START Supplied text
Miguel Lago, executive director of the Rio-based think tank Institute for Health Policy Studies, said Bolsonaro's three-week silence has "cost him critical time when he could have further rallied the troops."
American friends, themselves reeling from the historic underperformance of Republicans in the U.S. midterm elections, are acting as cheerleaders and advisers. Bolsonaro and Trump built a strong alliance when both were in office, Trump seeing a kindred spirit in the bombastic, social media-driven Bolsonaro. Trump's advisers were drawn to Bolsonaro's love of guns, his nationalism, his willingness to antagonize Brazil's long-standing allies and slash environmental regulations, and his embrace of culture wars.
Eduardo Bolsonaro, the president's third son, was often the glue in relationships between the two worlds. He has made multiple trips to Mar-a-Lago during his father's tenure and was in Washington during the Jan. 6, 2021, insurrection at the Capitol. He helped bring the Conservative Political Action Conference to Brazil.
Some insiders say the Brazilian movement is bigger than any one leader.
"What's happening in Brazil is a world event," Bannon told The Post. "The people are saying they've been grossly disenfranchised. [The movement] has moved beyond the Bolsonaros in the way that in the U.S. it has moved beyond Trump."
END Supplied text
◆ **Problem set**
a: Rewrite the passage on Bolsonaro's movement from the words "Miguel Lago, executive" through "of culture wars.", replacing "cheerleaders" with "supporters".
b: For each statement, say whether it agrees with the passage on Bolsonaro's movement, answering yes or no and quoting the words that decide it: (i) Eduardo Bolsonaro is the president's third son. (ii) Eduardo Bolsonaro was in Washington during the Jan. 6, 2021, insurrection at the Capitol. (iii) Bolsonaro and Trump were never in office at the same time.
c: According to the passage on Bolsonaro's movement, why did Miguel Lago consider Bolsonaro's three-week silence costly?
The entries after this point are separate material and have no connection to the passage on Bolsonaro's movement.
START Entries shown
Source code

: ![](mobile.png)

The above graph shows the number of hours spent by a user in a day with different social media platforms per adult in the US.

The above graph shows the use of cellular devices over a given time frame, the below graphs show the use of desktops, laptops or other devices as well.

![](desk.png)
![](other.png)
END Entries shown
◆ **Answers to the tasks**
a:
Miguel Lago, executive director of the Rio-based think tank Institute for Health Policy Studies, said Bolsonaro's three-week silence has "cost him critical time when he could have further rallied the troops."
American friends, themselves reeling from the historic underperformance of Republicans in the U.S. midterm elections, are acting as supporters and advisers. Bolsonaro and Trump built a strong alliance when both were in office, Trump seeing a kindred spirit in the bombastic, social media-driven Bolsonaro. Trump's advisers were drawn to Bolsonaro's love of guns, his nationalism, his willingness to antagonize Brazil's long-standing allies and slash environmental regulations, and his embrace of culture wars.

b:
(i) Yes: "Eduardo Bolsonaro, the president's third son"
(ii) Yes: "was in Washington during the Jan. 6, 2021, insurrection at the Capitol"
(iii) No: "Bolsonaro and Trump built a strong alliance when both were in office"

c: Lago said the silence had cost Bolsonaro critical time when he could have further rallied the troops.